—Hé! que puis-je faire? répondit-elle en tremblant.

—Il faut, lui dit la voix, emporter cette main dans ta chambre la cacher sous ton chevet; et, quand tu verras un aigle, la lui donner sans tarder un moment.»

Quelque effrayée que fût la princesse, cette voix avait quelque chose de si persuasif, qu'elle n'hésita pas à obéir; elle replaça les tiroirs et les raretés comme elle les avait trouvés, sans en prendre aucune. Ses gardes, qui craignaient qu'elle ne leur échappât à son tour, ne l'ayant point vue dans sa chambre, la cherchèrent et demeurèrent surpris de la rencontrer dans un lieu où elle ne pouvait, disaient-ils, monter que par enchantement.

Elle fut trois jours sans rien voir; elle n'osait ouvrir la belle boîte d'escarboucle, parce que la main coupée lui faisait trop grand peur. Enfin, une nuit elle entendit du bruit contre sa fenêtre; elle ouvrit son rideau, et elle aperçut au clair de la lune un aigle qui voltigeait. Elle se leva comme elle put, et se traînant dans la chambre, elle ouvrit la fenêtre. L'aigle entra, faisant grand bruit avec ses ailes, en signe de réjouissance; elle ne différa pas à lui présenter la main, qu'il prit avec ses serres, et un moment après elle ne l'aperçut plus; il y avait à sa place un jeune homme, le plus beau et le mieux fait qu'elle eût jamais vu; son front était ceint d'un diadème, son habit couvert de pierreries. Il tenait dans sa main un portrait; et prenant le premier la parole:

«Princesse, dit-il à Trognon, il y a deux cents ans qu'un perfide enchanteur me retient en ces lieux. Nous aimions l'un et l'autre l'admirable fée Bénigne; j'étais souffert, il était jaloux.
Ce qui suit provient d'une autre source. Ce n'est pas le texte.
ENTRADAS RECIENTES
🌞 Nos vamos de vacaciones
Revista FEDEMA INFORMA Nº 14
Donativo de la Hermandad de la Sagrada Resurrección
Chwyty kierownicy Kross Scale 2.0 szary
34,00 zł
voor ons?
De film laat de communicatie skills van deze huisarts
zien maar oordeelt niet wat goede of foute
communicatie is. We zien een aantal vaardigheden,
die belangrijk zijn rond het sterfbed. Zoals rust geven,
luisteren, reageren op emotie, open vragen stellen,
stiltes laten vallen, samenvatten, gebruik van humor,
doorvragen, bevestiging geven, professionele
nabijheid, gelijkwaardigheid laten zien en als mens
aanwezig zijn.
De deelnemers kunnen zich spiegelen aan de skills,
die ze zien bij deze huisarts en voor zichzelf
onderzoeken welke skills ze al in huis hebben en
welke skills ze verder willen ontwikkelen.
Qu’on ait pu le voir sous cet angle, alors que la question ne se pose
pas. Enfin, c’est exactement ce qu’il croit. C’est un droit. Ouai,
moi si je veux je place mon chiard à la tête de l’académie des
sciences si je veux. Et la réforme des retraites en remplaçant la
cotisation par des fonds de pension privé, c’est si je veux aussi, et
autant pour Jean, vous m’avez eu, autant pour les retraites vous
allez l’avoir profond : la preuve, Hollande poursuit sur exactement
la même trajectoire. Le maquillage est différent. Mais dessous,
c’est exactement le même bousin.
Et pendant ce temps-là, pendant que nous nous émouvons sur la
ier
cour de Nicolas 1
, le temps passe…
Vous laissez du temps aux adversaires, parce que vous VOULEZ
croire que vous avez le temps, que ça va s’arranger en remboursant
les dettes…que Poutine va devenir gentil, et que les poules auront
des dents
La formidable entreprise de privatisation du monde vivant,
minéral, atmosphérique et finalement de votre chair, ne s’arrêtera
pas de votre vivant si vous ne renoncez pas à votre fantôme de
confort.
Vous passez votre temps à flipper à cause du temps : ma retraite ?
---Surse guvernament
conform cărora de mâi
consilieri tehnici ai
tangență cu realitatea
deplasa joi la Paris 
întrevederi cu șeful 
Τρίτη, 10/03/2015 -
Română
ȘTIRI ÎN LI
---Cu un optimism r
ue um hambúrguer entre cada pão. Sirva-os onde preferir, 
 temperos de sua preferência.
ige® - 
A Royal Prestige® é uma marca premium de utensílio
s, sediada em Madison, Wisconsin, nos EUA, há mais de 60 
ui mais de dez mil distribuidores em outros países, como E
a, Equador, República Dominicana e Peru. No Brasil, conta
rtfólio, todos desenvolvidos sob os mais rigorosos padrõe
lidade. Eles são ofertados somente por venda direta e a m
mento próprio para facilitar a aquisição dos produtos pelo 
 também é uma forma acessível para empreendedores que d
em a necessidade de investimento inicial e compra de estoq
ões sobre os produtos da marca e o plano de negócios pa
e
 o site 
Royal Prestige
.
Son art surpassait le mien; et voulant s'en prévaloir pour me perdre, il me dit d'un air absolu qu'il me défendait de la voir davantage. Une telle défense ne convenait ni à mon amour, ni au rang que je tenais: je le menaçai; et la belle que j'adore se trouva si offensée de la conduite de l'enchanteur, qu'elle lui défendit à son tour de l'approcher jamais. Ce cruel résolut de nous punir l'un et l'autre.

«Un jour que j'étais auprès d'elle, charmé du portrait qu'elle m'avait donné, et que je regardais, le trouvant mille fois moins beau que l'original, il parut, et d'un coup de sabre il sépara ma main de mon bras. La fée Bénigne (c'est le nom de ma reine) ressentit plus vivement que moi la douleur de cet accident; elle tomba évanouie sur son lit, et sur-le-champ je me sentis couvert de plumes; je fus métamorphosé en aigle. Il m'était permis de venir tous les jours voir la reine, sans pouvoir en approcher ni la réveiller; mais j'avais la consolation de l'entendre sans cesse pousser de tendres soupirs, et parler en rêvant de son cher Trasimène. Je savais encore qu'au bout de deux cents ans un prince rappellerait Bénigne à la lumière, et qu'une princesse, en me rendant ma main coupée, me rendrait ma première forme. Une fée qui s'intéresse à votre gloire a voulu que cela fût ainsi; c'est elle qui a si soigneusement enfermé ma main dans l'armoire du donjon; c'est elle qui m'a donné le pouvoir de vous marquer aujourd'hui ma reconnaissance. Souhaitez, princesse, ce qui peut vous faire le plus de plaisir, et sur-le-champ vous l'obtiendrez.

—Grand roi, répliqua Trognon (après quelques moments de silence), si je ne vous ai pas répondu promptement, ce n'est point que j'hésite; mais je vous avoue que je ne suis pas aguerrie sur des aventures aussi surprenantes que celle-ci, et je me figure que c'est plutôt un rêve qu'une vérité.

—Non, madame, répondit Trasimène, ce n'est point une illusion; vous en ressentirez les effets dès que vous voudrez me dire quel don vous désirez.

—Si je demandais tous ceux dont j'aurais besoin pour être parfaite, dit-elle, quelque pouvoir que vous ayez, il vous serait difficile d'y satisfaire; mais je m'en tiens au plus essentiel: rendez mon âme aussi belle que mon corps est laid et difforme.

—Ah! princesse, s'écria le roi Trasimène, vous me charmez par un choix si juste et si élevé; mais qui est capable de le faire est déjà accomplie: votre corps va donc devenir aussi beau que votre âme et que votre esprit.»